The Institute for Economic Development at Boston University                                                                    Research Review Spring 2000

“Credits, Crises, and Capital Controls: A Microeconomic Analysis”

Zvika Neeman and Gerhard O. Orosel
IED Discussion Paper 100, January 2000

Recent currency and financial crises in ‘emerging market’ developing countries have typically been viewed in terms of policy failures in the debtor countries themselves. This paper considers an alternative perspective in which the problem may stem instead from lending policies followed by the international financial community.

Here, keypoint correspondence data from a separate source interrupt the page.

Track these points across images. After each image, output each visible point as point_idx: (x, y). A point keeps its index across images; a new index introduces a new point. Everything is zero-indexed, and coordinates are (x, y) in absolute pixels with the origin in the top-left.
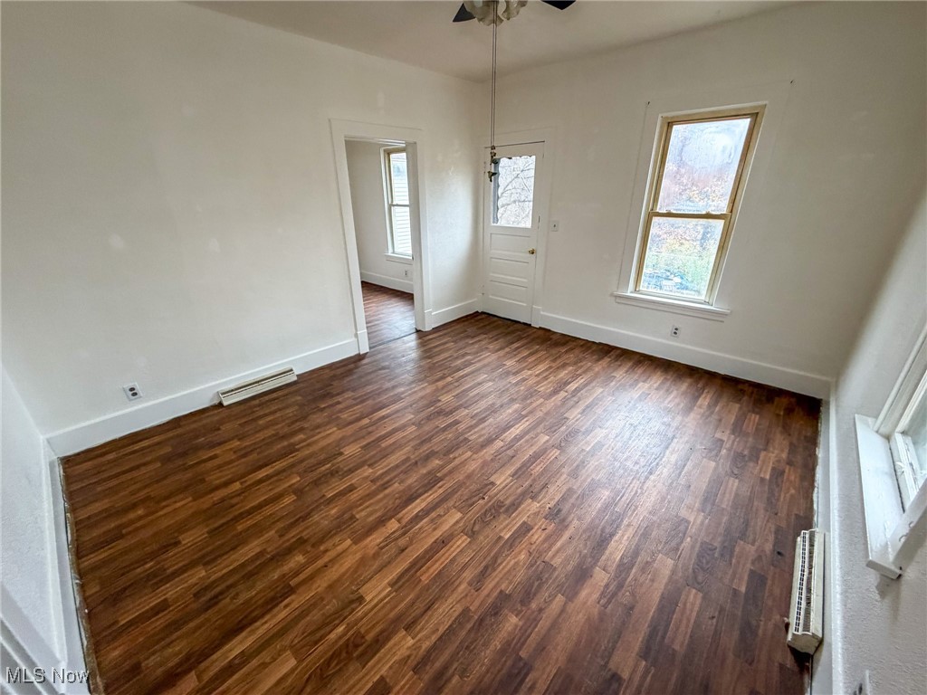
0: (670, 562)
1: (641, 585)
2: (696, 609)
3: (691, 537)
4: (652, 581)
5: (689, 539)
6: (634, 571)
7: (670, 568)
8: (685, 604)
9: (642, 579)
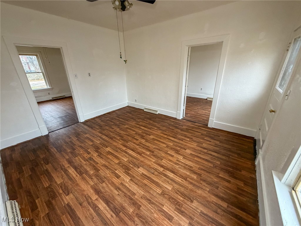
0: (59, 183)
1: (59, 174)
2: (44, 184)
3: (61, 193)
4: (58, 176)
5: (61, 192)
6: (63, 173)
7: (57, 182)
8: (47, 182)
9: (60, 174)
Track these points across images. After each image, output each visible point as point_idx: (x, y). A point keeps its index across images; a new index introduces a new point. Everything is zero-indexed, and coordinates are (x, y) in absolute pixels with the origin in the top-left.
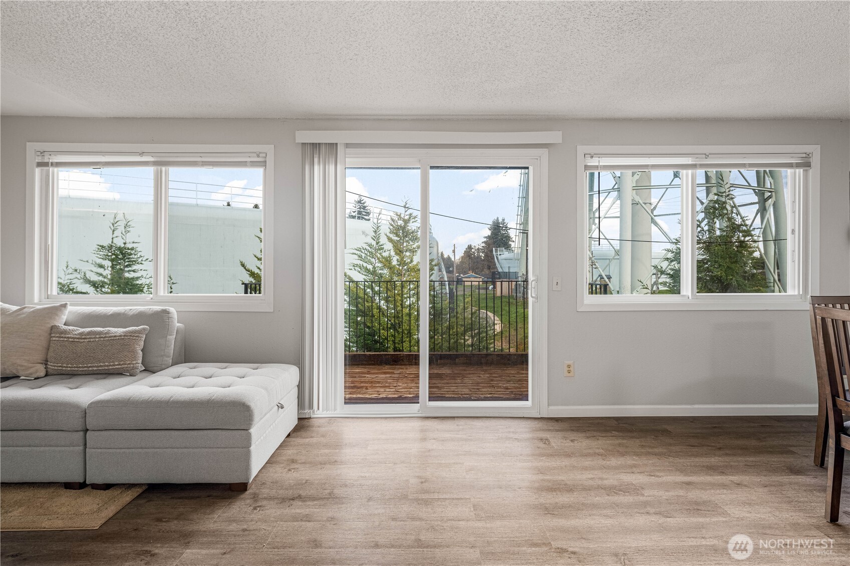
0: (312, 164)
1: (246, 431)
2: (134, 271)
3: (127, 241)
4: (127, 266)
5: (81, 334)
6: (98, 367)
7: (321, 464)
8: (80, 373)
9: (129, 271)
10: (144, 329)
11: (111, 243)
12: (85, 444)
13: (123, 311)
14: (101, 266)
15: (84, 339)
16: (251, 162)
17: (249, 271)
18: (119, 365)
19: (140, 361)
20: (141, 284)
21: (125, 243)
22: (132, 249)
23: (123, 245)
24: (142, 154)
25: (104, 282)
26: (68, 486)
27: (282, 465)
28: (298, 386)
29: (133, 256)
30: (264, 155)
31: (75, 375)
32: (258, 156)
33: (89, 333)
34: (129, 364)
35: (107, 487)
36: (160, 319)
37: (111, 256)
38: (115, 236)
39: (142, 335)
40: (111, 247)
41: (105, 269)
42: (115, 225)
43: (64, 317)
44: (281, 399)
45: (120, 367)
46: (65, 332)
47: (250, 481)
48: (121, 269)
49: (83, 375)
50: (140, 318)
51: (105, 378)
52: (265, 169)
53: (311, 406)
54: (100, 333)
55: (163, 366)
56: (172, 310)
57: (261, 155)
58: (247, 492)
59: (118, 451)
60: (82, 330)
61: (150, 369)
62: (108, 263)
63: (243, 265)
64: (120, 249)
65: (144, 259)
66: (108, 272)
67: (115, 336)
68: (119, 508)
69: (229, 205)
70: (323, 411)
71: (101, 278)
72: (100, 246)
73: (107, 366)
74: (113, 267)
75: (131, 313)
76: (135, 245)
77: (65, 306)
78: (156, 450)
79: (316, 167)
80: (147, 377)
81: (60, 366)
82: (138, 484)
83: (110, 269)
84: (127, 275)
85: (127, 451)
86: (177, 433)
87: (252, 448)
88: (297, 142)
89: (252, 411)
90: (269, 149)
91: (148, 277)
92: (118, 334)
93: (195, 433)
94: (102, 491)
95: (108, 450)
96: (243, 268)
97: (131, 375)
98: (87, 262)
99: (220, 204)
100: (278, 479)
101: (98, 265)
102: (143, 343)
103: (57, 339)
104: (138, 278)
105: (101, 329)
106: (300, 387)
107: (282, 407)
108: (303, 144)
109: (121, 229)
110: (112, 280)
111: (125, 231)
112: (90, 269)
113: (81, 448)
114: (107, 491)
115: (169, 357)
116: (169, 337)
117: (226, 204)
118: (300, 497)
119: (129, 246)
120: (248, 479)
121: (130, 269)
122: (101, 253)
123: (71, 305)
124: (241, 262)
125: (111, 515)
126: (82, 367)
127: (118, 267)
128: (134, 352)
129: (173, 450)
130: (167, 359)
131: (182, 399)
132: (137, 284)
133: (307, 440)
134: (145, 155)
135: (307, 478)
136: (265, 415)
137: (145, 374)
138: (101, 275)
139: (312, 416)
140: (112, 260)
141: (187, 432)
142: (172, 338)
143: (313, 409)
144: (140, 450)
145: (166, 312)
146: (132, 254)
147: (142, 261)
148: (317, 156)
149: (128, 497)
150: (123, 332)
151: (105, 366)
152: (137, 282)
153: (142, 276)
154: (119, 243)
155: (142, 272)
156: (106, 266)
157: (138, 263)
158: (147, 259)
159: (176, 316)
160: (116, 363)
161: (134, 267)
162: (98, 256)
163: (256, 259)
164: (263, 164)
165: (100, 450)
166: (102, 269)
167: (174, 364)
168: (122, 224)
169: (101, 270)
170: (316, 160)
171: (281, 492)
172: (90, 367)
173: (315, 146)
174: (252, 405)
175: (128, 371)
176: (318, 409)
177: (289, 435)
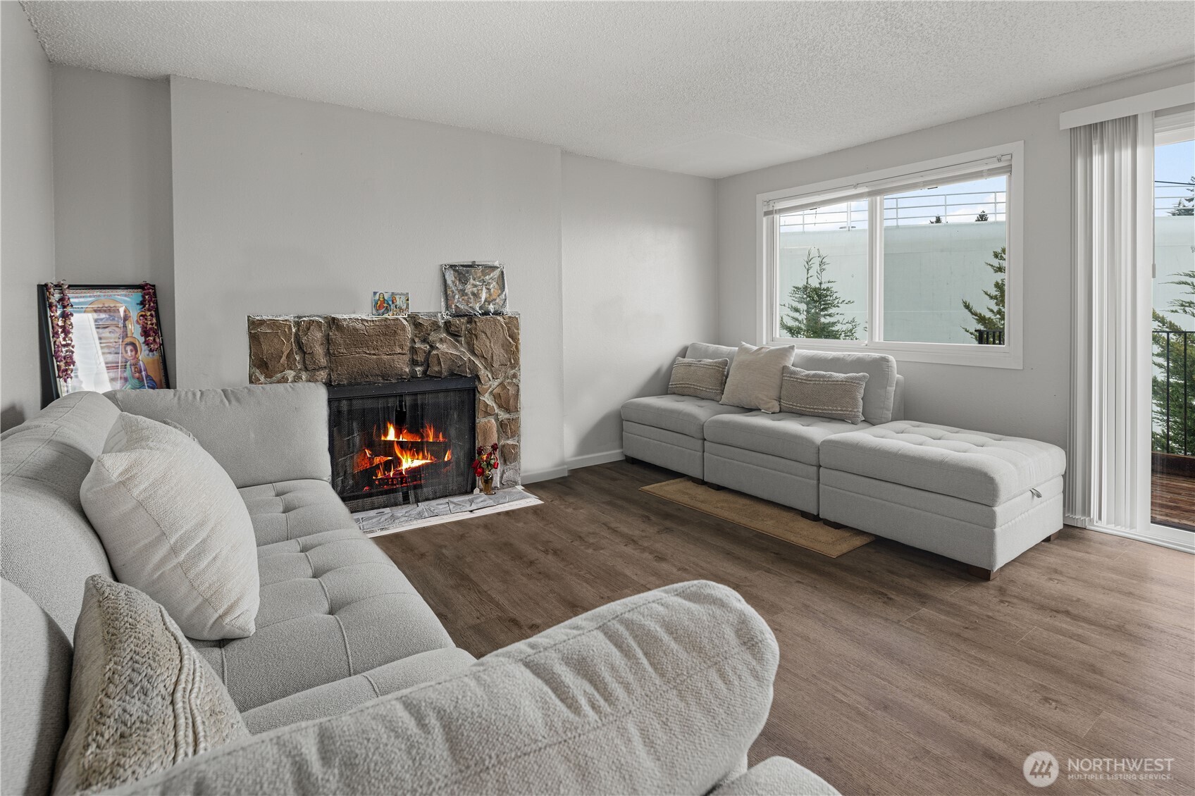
0: (1089, 154)
1: (987, 508)
2: (830, 315)
3: (823, 281)
4: (822, 310)
5: (807, 376)
6: (822, 410)
7: (1104, 588)
8: (807, 413)
9: (825, 315)
10: (864, 376)
11: (805, 284)
12: (819, 480)
13: (842, 356)
14: (797, 310)
15: (810, 380)
16: (988, 170)
17: (976, 315)
18: (842, 410)
19: (861, 410)
20: (837, 331)
21: (820, 284)
22: (828, 289)
23: (818, 286)
24: (856, 186)
25: (800, 329)
26: (805, 515)
27: (1040, 571)
28: (1064, 476)
29: (829, 298)
30: (1009, 157)
31: (803, 415)
32: (999, 160)
33: (814, 376)
34: (850, 411)
35: (837, 526)
36: (878, 367)
37: (806, 298)
38: (809, 275)
39: (861, 383)
40: (806, 288)
41: (800, 314)
42: (810, 263)
43: (792, 359)
44: (1038, 485)
45: (842, 412)
46: (794, 373)
47: (995, 570)
48: (817, 313)
49: (810, 416)
50: (859, 364)
51: (829, 422)
52: (1010, 176)
53: (1086, 511)
54: (823, 376)
55: (883, 420)
56: (891, 358)
57: (1003, 158)
58: (991, 583)
59: (848, 493)
60: (807, 372)
61: (870, 421)
62: (803, 307)
63: (967, 307)
64: (815, 290)
65: (840, 301)
66: (802, 317)
67: (837, 381)
68: (852, 548)
69: (938, 220)
70: (1108, 523)
71: (797, 323)
72: (796, 288)
73: (831, 410)
74: (808, 312)
75: (850, 359)
76: (829, 285)
77: (792, 348)
78: (884, 502)
79: (1096, 159)
80: (868, 428)
81: (791, 405)
82: (867, 533)
83: (805, 313)
84: (823, 320)
85: (856, 495)
86: (905, 489)
87: (997, 530)
88: (1061, 129)
89: (996, 485)
90: (1017, 148)
91: (844, 322)
92: (840, 379)
93: (927, 494)
94: (833, 529)
95: (838, 490)
96: (967, 311)
97: (853, 423)
98: (784, 305)
99: (926, 222)
100: (1032, 583)
101: (794, 309)
102: (863, 391)
103: (788, 379)
104: (834, 324)
105: (824, 373)
106: (1068, 478)
107: (1039, 496)
108: (1073, 130)
109: (816, 267)
110: (808, 326)
111: (820, 270)
112: (786, 313)
113: (815, 482)
114: (837, 530)
115: (888, 410)
116: (888, 388)
117: (934, 220)
118: (1067, 613)
119: (824, 286)
120: (993, 566)
121: (826, 312)
122: (796, 295)
123: (798, 348)
124: (965, 303)
125: (845, 551)
126: (809, 408)
127: (813, 311)
128: (854, 399)
129: (902, 507)
130: (886, 412)
131: (911, 454)
132: (834, 331)
133: (1080, 555)
134: (860, 187)
135: (1081, 597)
136: (1015, 497)
137: (865, 425)
138: (797, 320)
139: (1088, 527)
140: (807, 304)
141: (917, 491)
142: (892, 389)
143: (1090, 516)
144: (868, 498)
145: (885, 360)
146: (827, 296)
147: (838, 303)
148: (1098, 140)
149: (858, 542)
150: (845, 378)
151: (829, 410)
152: (833, 329)
153: (838, 322)
154: (814, 283)
155: (839, 316)
156: (802, 309)
157: (834, 306)
158: (844, 301)
159: (895, 365)
160: (839, 409)
161: (830, 311)
162: (794, 298)
163: (988, 297)
164: (1008, 169)
165: (831, 488)
166: (798, 314)
167: (894, 419)
168: (817, 261)
169: (796, 315)
170: (1096, 147)
171: (1038, 598)
172: (815, 409)
173: (1095, 130)
174: (997, 478)
175: (849, 418)
176: (1100, 518)
177: (1048, 540)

The authors accordingly study a model where foreign banks finance local long-term projects by short-term credits denominated in foreign currency. The foreign banks face two kinds of risk: the macro-economic risk of a currency crisis, and the micro-economic risk of project failure. There are no bailout guarantees against either of these risks. Foreign banks move sequentially, obtain a private signal about the micro risk associated with the projects they consider financing, and observe the actions of all previous foreign

banks. Neeman and Orosel analyze the equilibrium of this model and show that it is generally inefficient. In particular, for a wide range of parameter values, foreign banks provide too many credits too easily and thus generate an inefficiently high risk of a currency crisis. For other parameter values, they inefficiently provide no credits at all.

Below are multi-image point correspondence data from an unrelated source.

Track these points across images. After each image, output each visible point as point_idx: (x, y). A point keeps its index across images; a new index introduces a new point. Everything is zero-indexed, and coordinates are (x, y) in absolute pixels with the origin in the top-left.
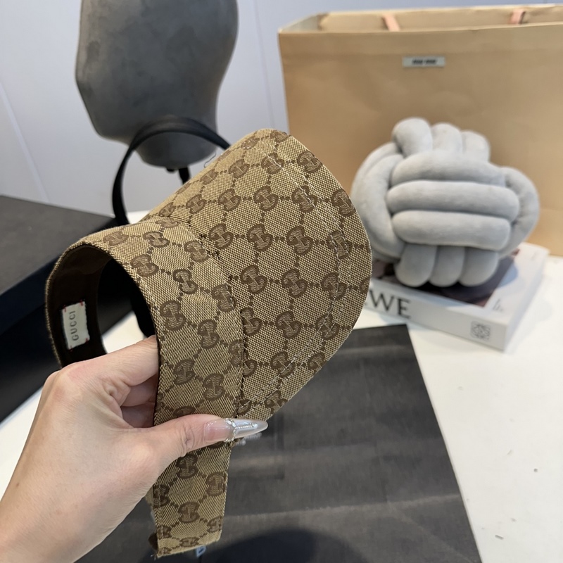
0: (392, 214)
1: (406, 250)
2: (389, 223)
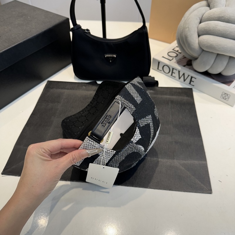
0: (199, 36)
1: (202, 54)
2: (197, 40)
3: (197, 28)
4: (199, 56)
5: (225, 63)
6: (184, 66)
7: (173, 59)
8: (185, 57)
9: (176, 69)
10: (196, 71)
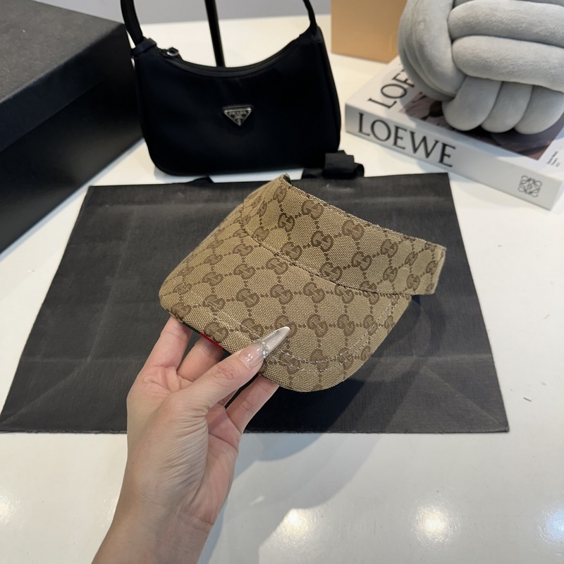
0: (453, 40)
1: (463, 85)
2: (449, 50)
3: (448, 20)
4: (457, 90)
6: (424, 119)
7: (395, 102)
8: (424, 97)
9: (405, 128)
10: (453, 129)
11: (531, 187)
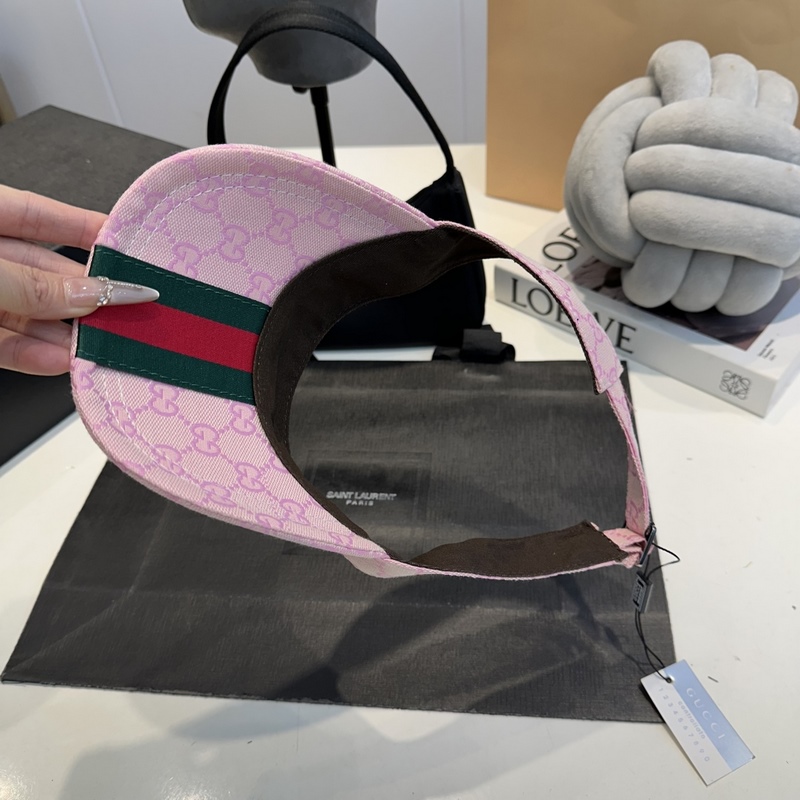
0: (631, 193)
1: (644, 251)
2: (625, 206)
3: (624, 168)
4: (636, 257)
5: (722, 276)
6: (597, 289)
7: (560, 266)
8: (597, 261)
10: (633, 305)
11: (737, 387)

Neeman and Orosel subsequently demonstrate how the imposition of capital controls through taxes and subsidies on short-term foreign credit can improve the situation. Their analysis differs from other papers on currency crises in at least two respects: they do not assume that foreign banks enjoy bailout guarantees, and concentrate on foreign banks’ prior incentives for providing credit rather than on their incentives to withdraw the credit provided once a crisis is anticipated. The paper is relevant to current debates concerning ‘globalization’, as it provides a clearly identified set of situations where imposing controls on short-term capital inflows can be beneficial, even in the absence of any policy failures within debtor countries or availability of bailout guarantees for foreign banks.